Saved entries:

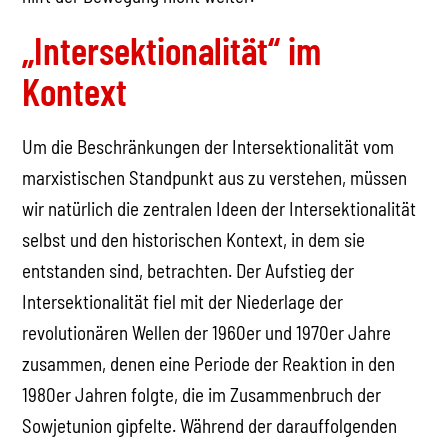
„Intersektionalität“ im
Kontext
Um die Beschränkungen der Intersektionalität vom
marxistischen Standpunkt aus zu verstehen, müssen
wir natürlich die zentralen Ideen der Intersektionalität
selbst und den historischen Kontext, in dem sie
entstanden sind, betrachten. Der Aufstieg der
Intersektionalität fiel mit der Niederlage der
revolutionären Wellen der 1960er und 1970er Jahre
zusammen, denen eine Periode der Reaktion in den
1980er Jahren folgte, die im Zusammenbruch der
Sowjetunion gipfelte. Während der darauffolgenden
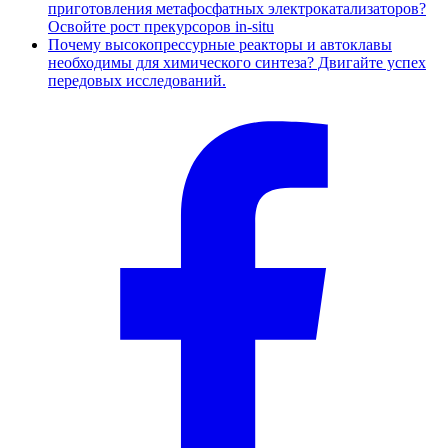
приготовления метафосфатных электрокатализаторов?
Освойте рост прекурсоров in-situ
Почему высокопрессурные реакторы и автоклавы
необходимы для химического синтеза? Двигайте успех
передовых исследований.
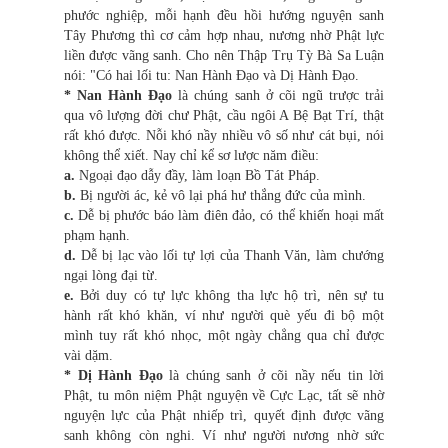
phước nghiệp, mỗi hạnh đều hồi hướng nguyện sanh
Tây Phương thì cơ cảm hợp nhau, nương nhờ Phật lực
liền được vãng sanh. Cho nên Thập Trụ Tỳ Bà Sa Luận
nói: "Có hai lối tu: Nan Hành Đạo và Dị Hành Đạo.
* Nan Hành Đạo
là chúng sanh ở cõi ngũ trược trải
qua vô lượng đời chư Phật, cầu ngôi A Bệ Bạt Trí, thật
rất khó được. Nỗi khó nầy nhiều vô số như cát bụi, nói
không thể xiết. Nay chỉ kể sơ lược năm điều:
a.
Ngoại đạo dẫy đầy, làm loạn Bồ Tát Pháp.
b.
Bị người ác, kẻ vô lại phá hư thắng đức của mình.
c.
Dễ bị phước báo làm điên đảo, có thể khiến hoại mất
phạm hạnh.
d.
Dễ bị lạc vào lối tự lợi của Thanh Văn, làm chướng
ngại lòng đại từ.
e.
Bởi duy có tự lực không tha lực hộ trì, nên sự tu
hành rất khó khăn, ví như người què yếu đi bộ một
mình tuy rất khó nhọc, một ngày chẳng qua chỉ được
vài dặm.
*
Dị Hành Đạo
là chúng sanh ở cõi nầy nếu tin lời
Phật, tu môn niệm Phật nguyện về Cực Lạc, tất sẽ nhờ
nguyện lực của Phật nhiếp trì, quyết định được vãng
sanh không còn nghi. Ví như người nương nhờ sức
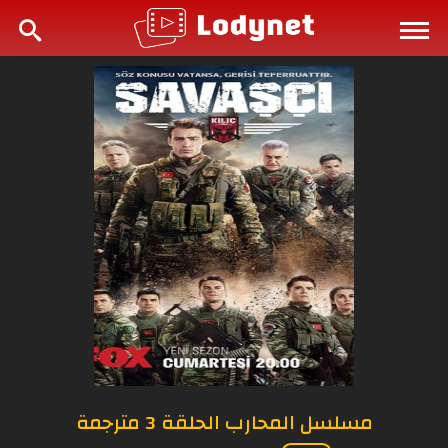
مسلسل المحارب الحلقة 3 مترجمة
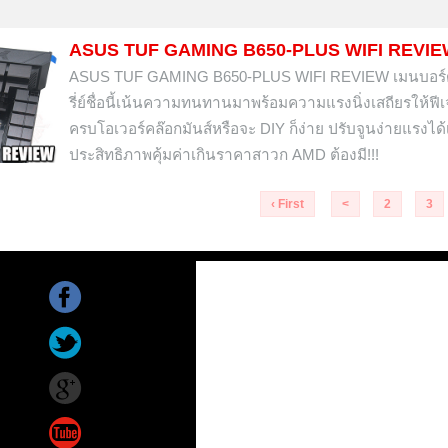
ASUS TUF GAMING B650-PLUS WIFI REVI
ASUS TUF GAMING B650-PLUS WIFI REVIEW เมนบอร์ด
รี่ย์ชื่อนี้เน้นความทนทานมาพร้อมความแรงนิ่งเสถียรให้ฟี
ครบโอเวอร์คล๊อกมันส์หรือจะ DIY ก็ง่าย ปรับจูนง่ายแรงได้
ประสิทธิภาพคุ้มค่าเกินราคาสาวก AMD ต้องมี!!!
‹ First
<
2
3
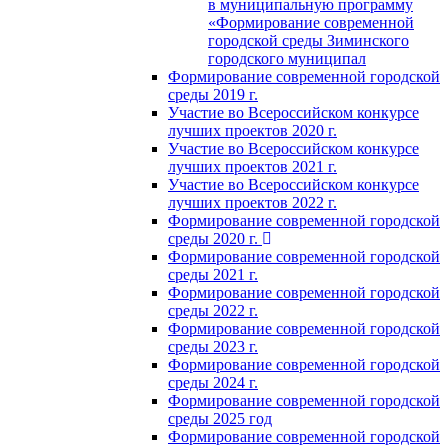
в муниципальную программу
«Формирование современной
городской среды Зиминского
городского муниципал
Формирование современной городской
среды 2019 г.
Участие во Всероссийском конкурсе
лучших проектов 2020 г.
Участие во Всероссийском конкурсе
лучших проектов 2021 г.
Участие во Всероссийском конкурсе
лучших проектов 2022 г.
Формирование современной городской
среды 2020 г.
Формирование современной городской
среды 2021 г.
Формирование современной городской
среды 2022 г.
Формирование современной городской
среды 2023 г.
Формирование современной городской
среды 2024 г.
Формирование современной городской
среды 2025 год
Формирование современной городской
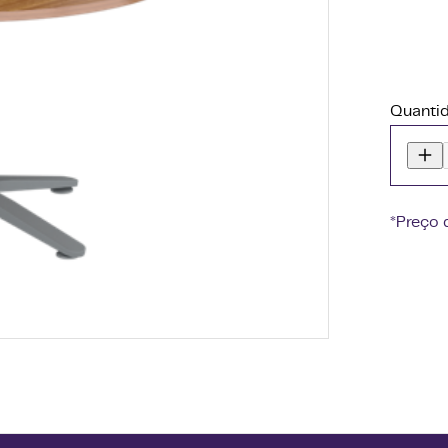
Quanti
*Preço 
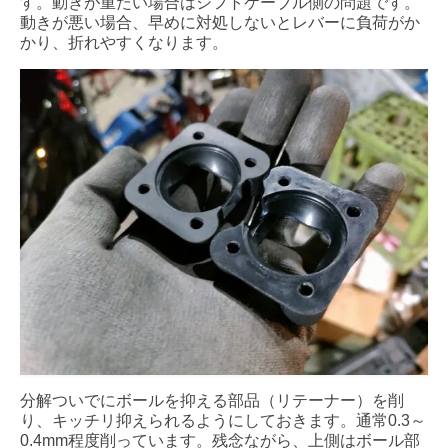
す。動きが重たい場合はシフトケーブル側の問題です。
動きが悪い場合、早めに対処しないとレバーに負荷がか
かり、折れやすくなります。
分解ついでにボールを抑える部品（リテーナー）を削
り、キッチリ抑えられるようにしておきます。通常0.3～
0.4mm程度削っています。残念ながら、上側はボール部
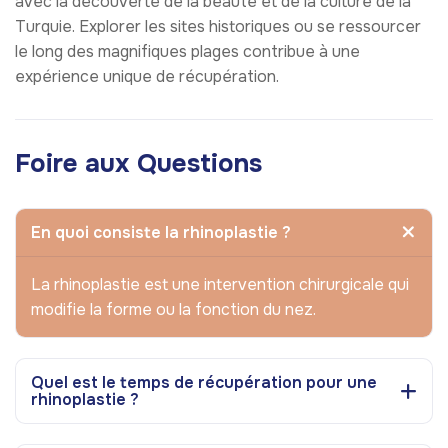
avec la découverte de la beauté et de la culture de la
Turquie. Explorer les sites historiques ou se ressourcer
le long des magnifiques plages contribue à une
expérience unique de récupération.
Foire aux Questions
En quoi consiste la rhinoplastie ?
La rhinoplastie est une intervention chirurgicale qui
modifie la forme ou la fonction du nez.
Quel est le temps de récupération pour une
rhinoplastie ?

**Problem to solve**:
Copy the records exactly, leaving out every picture.

**Expected output**:
„Intersektionalität“ im
Kontext
Um die Beschränkungen der Intersektionalität vom
marxistischen Standpunkt aus zu verstehen, müssen
wir natürlich die zentralen Ideen der Intersektionalität
selbst und den historischen Kontext, in dem sie
entstanden sind, betrachten. Der Aufstieg der
Intersektionalität fiel mit der Niederlage der
revolutionären Wellen der 1960er und 1970er Jahre
zusammen, denen eine Periode der Reaktion in den
1980er Jahren folgte, die im Zusammenbruch der
Sowjetunion gipfelte. Während der darauffolgenden
приготовления метафосфатных электрокатализаторов?
Освойте рост прекурсоров in-situ
Почему высокопрессурные реакторы и автоклавы
необходимы для химического синтеза? Двигайте успех
передовых исследований.
phước nghiệp, mỗi hạnh đều hồi hướng nguyện sanh
Tây Phương thì cơ cảm hợp nhau, nương nhờ Phật lực
liền được vãng sanh. Cho nên Thập Trụ Tỳ Bà Sa Luận
nói: "Có hai lối tu: Nan Hành Đạo và Dị Hành Đạo.
* Nan Hành Đạo
là chúng sanh ở cõi ngũ trược trải
qua vô lượng đời chư Phật, cầu ngôi A Bệ Bạt Trí, thật
rất khó được. Nỗi khó nầy nhiều vô số như cát bụi, nói
không thể xiết. Nay chỉ kể sơ lược năm điều:
a.
Ngoại đạo dẫy đầy, làm loạn Bồ Tát Pháp.
b.
Bị người ác, kẻ vô lại phá hư thắng đức của mình.
c.
Dễ bị phước báo làm điên đảo, có thể khiến hoại mất
phạm hạnh.
d.
Dễ bị lạc vào lối tự lợi của Thanh Văn, làm chướng
ngại lòng đại từ.
e.
Bởi duy có tự lực không tha lực hộ trì, nên sự tu
hành rất khó khăn, ví như người què yếu đi bộ một
mình tuy rất khó nhọc, một ngày chẳng qua chỉ được
vài dặm.
*
Dị Hành Đạo
là chúng sanh ở cõi nầy nếu tin lời
Phật, tu môn niệm Phật nguyện về Cực Lạc, tất sẽ nhờ
nguyện lực của Phật nhiếp trì, quyết định được vãng
sanh không còn nghi. Ví như người nương nhờ sức
مسلسل المحارب الحلقة 3 مترجمة
ASUS TUF GAMING B650-PLUS WIFI REVI
ASUS TUF GAMING B650-PLUS WIFI REVIEW เมนบอร์ด
รี่ย์ชื่อนี้เน้นความทนทานมาพร้อมความแรงนิ่งเสถียรให้ฟี
ครบโอเวอร์คล๊อกมันส์หรือจะ DIY ก็ง่าย ปรับจูนง่ายแรงได้
ประสิทธิภาพคุ้มค่าเกินราคาสาวก AMD ต้องมี!!!
‹ First
<
2
3
в муниципальную программу
«Формирование современной
городской среды Зиминского
городского муниципал
Формирование современной городской
среды 2019 г.
Участие во Всероссийском конкурсе
лучших проектов 2020 г.
Участие во Всероссийском конкурсе
лучших проектов 2021 г.
Участие во Всероссийском конкурсе
лучших проектов 2022 г.
Формирование современной городской
среды 2020 г.
Формирование современной городской
среды 2021 г.
Формирование современной городской
среды 2022 г.
Формирование современной городской
среды 2023 г.
Формирование современной городской
среды 2024 г.
Формирование современной городской
среды 2025 год
Формирование современной городской
Quanti
*Preço 
す。動きが重たい場合はシフトケーブル側の問題です。
動きが悪い場合、早めに対処しないとレバーに負荷がか
かり、折れやすくなります。
分解ついでにボールを抑える部品（リテーナー）を削
り、キッチリ抑えられるようにしておきます。通常0.3～
0.4mm程度削っています。残念ながら、上側はボール部
avec la découverte de la beauté et de la culture de la
Turquie. Explorer les sites historiques ou se ressourcer
le long des magnifiques plages contribue à une
expérience unique de récupération.
Foire aux Questions
En quoi consiste la rhinoplastie ?
La rhinoplastie est une intervention chirurgicale qui
modifie la forme ou la fonction du nez.
Quel est le temps de récupération pour une
rhinoplastie ?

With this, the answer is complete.